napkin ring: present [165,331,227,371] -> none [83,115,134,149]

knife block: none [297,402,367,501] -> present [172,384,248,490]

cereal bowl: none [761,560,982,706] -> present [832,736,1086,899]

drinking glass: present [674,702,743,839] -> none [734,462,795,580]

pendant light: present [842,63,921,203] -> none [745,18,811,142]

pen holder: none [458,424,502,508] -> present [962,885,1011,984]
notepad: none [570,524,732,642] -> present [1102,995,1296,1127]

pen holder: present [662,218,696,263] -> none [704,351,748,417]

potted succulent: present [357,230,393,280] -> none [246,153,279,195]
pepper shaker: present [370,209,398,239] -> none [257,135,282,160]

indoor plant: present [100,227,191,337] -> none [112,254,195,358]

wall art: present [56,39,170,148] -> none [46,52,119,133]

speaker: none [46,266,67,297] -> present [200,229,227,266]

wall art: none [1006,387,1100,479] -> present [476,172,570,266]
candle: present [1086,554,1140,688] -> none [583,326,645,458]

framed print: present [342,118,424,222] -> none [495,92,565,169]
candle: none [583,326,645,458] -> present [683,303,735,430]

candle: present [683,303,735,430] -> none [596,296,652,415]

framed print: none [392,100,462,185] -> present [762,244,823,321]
*****
* **HOW TO COMPLETE THIS TASK**: Copy out each line of the data that includes the string "print".

* **SOLVED PROBLEM**:
framed print: present [342,118,424,222] -> none [495,92,565,169]
framed print: none [392,100,462,185] -> present [762,244,823,321]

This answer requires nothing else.